From a short-term perspective, quantum computing can be implemented in quantum simulation, quantum optimization, and quantum-enhanced artificial intelligence. To be specific, compared with the function of approximation of nature in classical computers, quantum simulation is the most fundamental application to simulate the physical principles of nature radically and chemical processes precisely. The accuracy of modeling can be improved, and the efficiency of research and development in areas such as biopharmaceuticals and chemical materials can be enhanced. Hence, in the biomedical field, the middle and latter stages of drug manufacture require a large amount of data modeling and calculation, where very high computing power to analyze the molecular properties of the drug simulation is necessary. On this basis, quantum computers just have an advantage over classical computers. Therefore, quantum computing is a disruptive technological development with enormous potential value in both information science and the future strategic deployment of the resources that underpin quantum information science, which has been developed by leaps and bounds in recent years on all fronts.

5. Conclusion

In summary, we focus on quantum bits, quantum circuits, quantum gates, and their applications. The model of quantum computing has its origins in the Turi computer and is based on the theory of quantum mechanics, which has been verified by numerous experiments since the beginning of the 20th century.
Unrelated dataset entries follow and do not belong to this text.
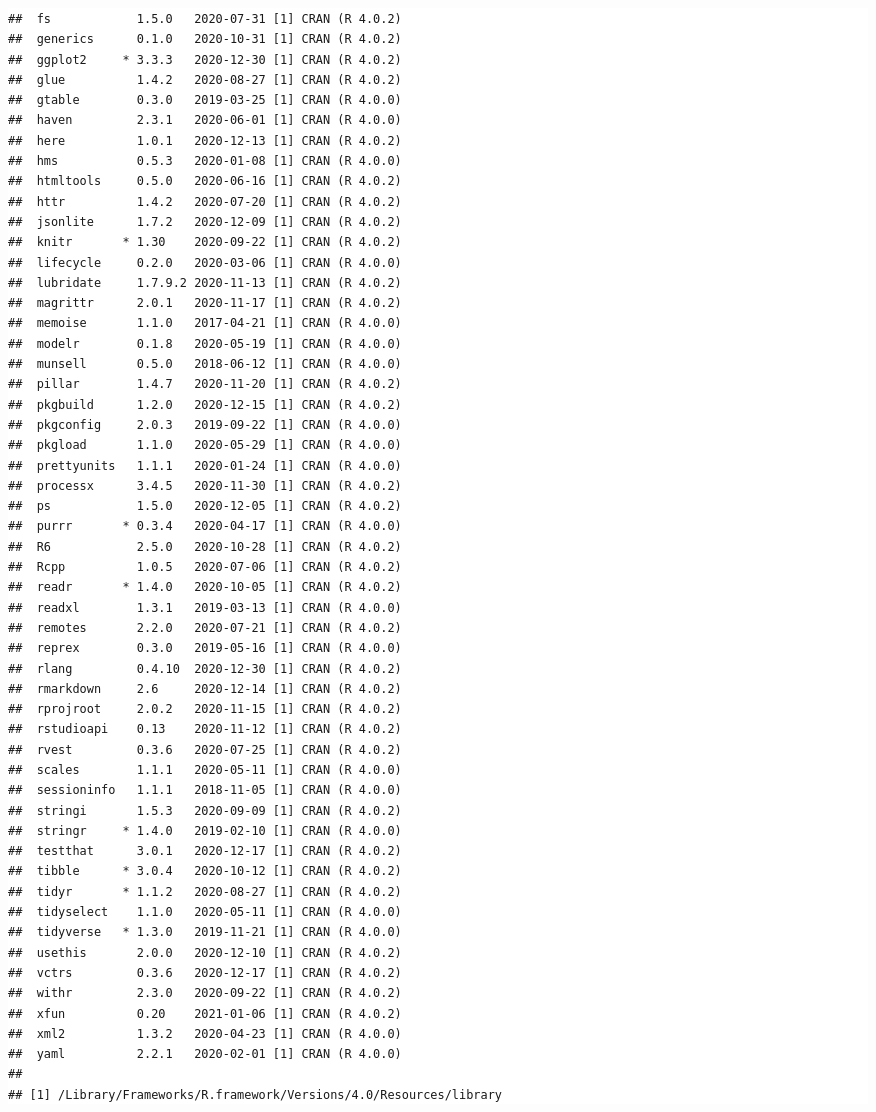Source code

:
 ```
##  fs            1.5.0   2020-07-31 [1] CRAN (R 4.0.2)
##  generics      0.1.0   2020-10-31 [1] CRAN (R 4.0.2)
##  ggplot2     * 3.3.3   2020-12-30 [1] CRAN (R 4.0.2)
##  glue          1.4.2   2020-08-27 [1] CRAN (R 4.0.2)
##  gtable        0.3.0   2019-03-25 [1] CRAN (R 4.0.0)
##  haven         2.3.1   2020-06-01 [1] CRAN (R 4.0.0)
##  here          1.0.1   2020-12-13 [1] CRAN (R 4.0.2)
##  hms           0.5.3   2020-01-08 [1] CRAN (R 4.0.0)
##  htmltools     0.5.0   2020-06-16 [1] CRAN (R 4.0.2)
##  httr          1.4.2   2020-07-20 [1] CRAN (R 4.0.2)
##  jsonlite      1.7.2   2020-12-09 [1] CRAN (R 4.0.2)
##  knitr       * 1.30    2020-09-22 [1] CRAN (R 4.0.2)
##  lifecycle     0.2.0   2020-03-06 [1] CRAN (R 4.0.0)
##  lubridate     1.7.9.2 2020-11-13 [1] CRAN (R 4.0.2)
##  magrittr      2.0.1   2020-11-17 [1] CRAN (R 4.0.2)
##  memoise       1.1.0   2017-04-21 [1] CRAN (R 4.0.0)
##  modelr        0.1.8   2020-05-19 [1] CRAN (R 4.0.0)
##  munsell       0.5.0   2018-06-12 [1] CRAN (R 4.0.0)
##  pillar        1.4.7   2020-11-20 [1] CRAN (R 4.0.2)
##  pkgbuild      1.2.0   2020-12-15 [1] CRAN (R 4.0.2)
##  pkgconfig     2.0.3   2019-09-22 [1] CRAN (R 4.0.0)
##  pkgload       1.1.0   2020-05-29 [1] CRAN (R 4.0.0)
##  prettyunits   1.1.1   2020-01-24 [1] CRAN (R 4.0.0)
##  processx      3.4.5   2020-11-30 [1] CRAN (R 4.0.2)
##  ps            1.5.0   2020-12-05 [1] CRAN (R 4.0.2)
##  purrr       * 0.3.4   2020-04-17 [1] CRAN (R 4.0.0)
##  R6            2.5.0   2020-10-28 [1] CRAN (R 4.0.2)
##  Rcpp          1.0.5   2020-07-06 [1] CRAN (R 4.0.2)
##  readr       * 1.4.0   2020-10-05 [1] CRAN (R 4.0.2)
##  readxl        1.3.1   2019-03-13 [1] CRAN (R 4.0.0)
##  remotes       2.2.0   2020-07-21 [1] CRAN (R 4.0.2)
##  reprex        0.3.0   2019-05-16 [1] CRAN (R 4.0.0)
##  rlang         0.4.10  2020-12-30 [1] CRAN (R 4.0.2)
##  rmarkdown     2.6     2020-12-14 [1] CRAN (R 4.0.2)
##  rprojroot     2.0.2   2020-11-15 [1] CRAN (R 4.0.2)
##  rstudioapi    0.13    2020-11-12 [1] CRAN (R 4.0.2)
##  rvest         0.3.6   2020-07-25 [1] CRAN (R 4.0.2)
##  scales        1.1.1   2020-05-11 [1] CRAN (R 4.0.0)
##  sessioninfo   1.1.1   2018-11-05 [1] CRAN (R 4.0.0)
##  stringi       1.5.3   2020-09-09 [1] CRAN (R 4.0.2)
##  stringr     * 1.4.0   2019-02-10 [1] CRAN (R 4.0.0)
##  testthat      3.0.1   2020-12-17 [1] CRAN (R 4.0.2)
##  tibble      * 3.0.4   2020-10-12 [1] CRAN (R 4.0.2)
##  tidyr       * 1.1.2   2020-08-27 [1] CRAN (R 4.0.2)
##  tidyselect    1.1.0   2020-05-11 [1] CRAN (R 4.0.0)
##  tidyverse   * 1.3.0   2019-11-21 [1] CRAN (R 4.0.0)
##  usethis       2.0.0   2020-12-10 [1] CRAN (R 4.0.2)
##  vctrs         0.3.6   2020-12-17 [1] CRAN (R 4.0.2)
##  withr         2.3.0   2020-09-22 [1] CRAN (R 4.0.2)
##  xfun          0.20    2021-01-06 [1] CRAN (R 4.0.2)
##  xml2          1.3.2   2020-04-23 [1] CRAN (R 4.0.0)
##  yaml          2.2.1   2020-02-01 [1] CRAN (R 4.0.0)
## 
## [1] /Library/Frameworks/R.framework/Versions/4.0/Resources/library
```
It differs from conventional computers in the way it uses storage in the form of quantum superposition states and computation through the evolution of quantum states, thus achieving a quantum computer that takes less time than a classical computer to solve certain computational problems. Due to the current limitations on the number of quantum bits available with current technology, the computation of medium-scale quantum gates may be difficult to achieve applications shortly. Although quantum computers have very many advantages, they can only perform quantum computations that do not require a large number of operations. In the future, quantum computing will have greater development in quantum algorithms, quantum simulation, and quantum system control, to realize the true application of quantum informatics. Overall, these results offer a guideline to learn the basic concepts about quantum information such as qubits, quantum circuits, and quantum gates. Besides, it is also beneficial for researchers to know the cutting-edge developments, promoting further knowledge of quantum information.